De forma generalizada, en todos los países del mundo hemos permitido que en los últimos 30 años nuestro espacio externo de vida degenere y a menudo se mantenga en la mugre.

En cuanto a la causa y el remedio, que no quepa la menor duda: por muchas virtudes que posea la economía de mercado libre, desde luego no trata de forma positiva el espacio abierto en que vivimos. Para lograr la armonía, el diseño consistente, la belleza, la única alternativa posible es la conciencia social y una sustancial medida de control por parte de la sociedad. Las ciudades que visitamos con placer en. estos tiempos -Venecia, Washington, Canberra, San Francisco, por citar cuatro en concreto- son aquellas que han crecido bajo un estricto control, sobre todo inteligente en el plano artístico. En París, Viena o Madrid, el turista visita el centro de la ciudad donde, en su día, existió cierta medida de planificación señorial y preocupación por la armonía y el diseño, El o la turista jamás visita los modernos extrarradios.

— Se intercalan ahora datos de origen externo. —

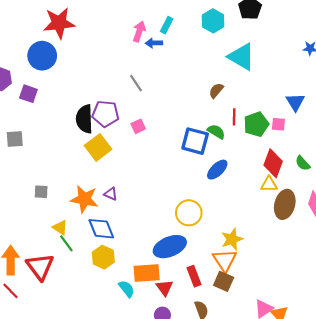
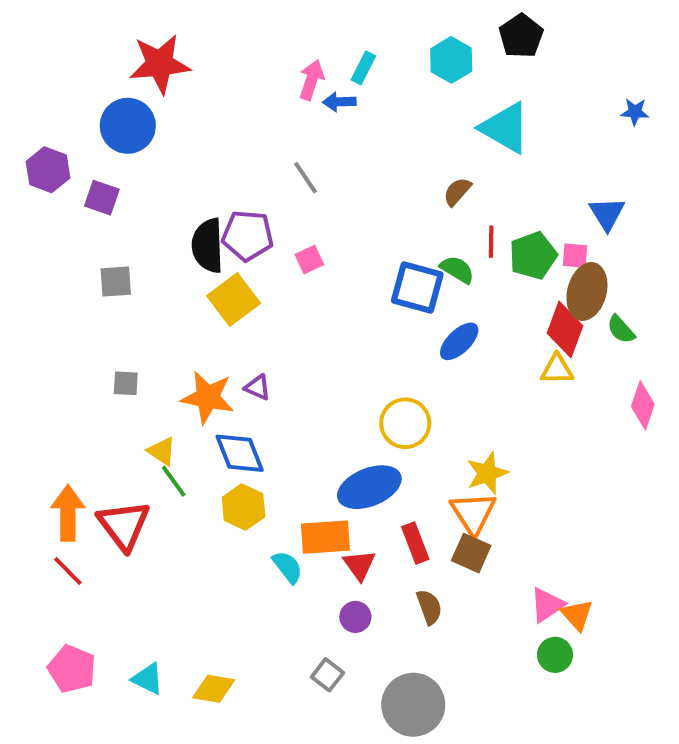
gray square: (15, 139) -> (116, 281), moved
brown ellipse: (285, 204) -> (587, 291), moved

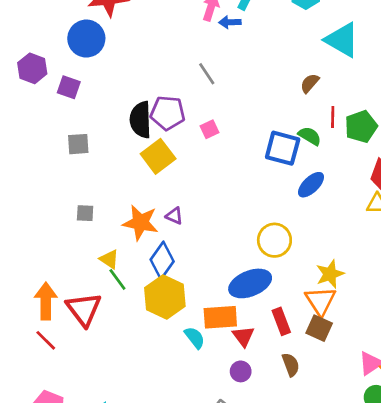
blue diamond: (240, 453) -> (162, 260), turned 57
yellow hexagon: (244, 507) -> (165, 297), size x1.4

Mi segunda preocupación medioambiental es muy distinta. Ésta es, como consecuencia de la guerra fría, el armamento nuclear que sobrevive de forma tan heterogénea tanto en Estados Unidos como en la Unión Soviética. En el caso de la URSS, dado el desorden interno y quizá la posible amenaza de desintegración, estas armas podrían caer en manos irresponsables. Seamos conscientes del peligro. Preguntémonos si podemos dar algún apoyo a la Unión Soviética para que resista la desintegración que evoca este cambio. Lo que es aún más importante: que tanto el Este como el Oeste hagan un esfuerzo verdaderamente decisivo para reunir todas esas armas y destruirlas.

Hace un año visité el Estado de Dakota del Norte, con ocasión de una ceremonia que conmemoraba un centenario. Fértiles y ordenadas planicies se extienden hacia el horizonte; de éstas se extrae una rica cosecha de grano que alimenta al resto de la población de la república y también del mundo. Bajo esas planicies hay silos de misiles que, en el caso de que Dakota del Norte fuera una nación independiente, harían de ella la tercera potencia nuclear de todo el mundo. Estas armas son la amenaza definitiva al medio ambiente. Aunque en su día fuera remotamente plausible, en la actualidad la justificación para su existencia ha desaparecido. Presionemos tanto a la Unión Soviética como a Estados Unidos, desde todos los puntos, para que se elimine esta definitiva amenaza a nuestro entorno. Me pregunto si el famoso día de la negociación sobre armamento, tan celebrado por los participantes a lo largo de los años, no habrá pasado ya. En su lugar instemos a favor de una comisión internacional, fuertemente respaldada por las Naciones Unidas y del más alto calibre y fiabilidad, que recupere estas armas y las convierta en inofensivas. Si los países del mundo pueden unirse contra Sadam Husein, seguro que también pueden hacerlo contra esta amenaza, mucho más peligrosa contra el mundo, que, por el momento, aún depende de nosotros.

John Kenneth Galbraith es economista y catedrático emérito de la Universidad de Harvard. Este texto fue leído por su autor en la reunión sobre arte, ciencia y economía organizada por la Comisión Internacional de Defensa de la Cultura Catalana. Traducción: Carmen Viamonte.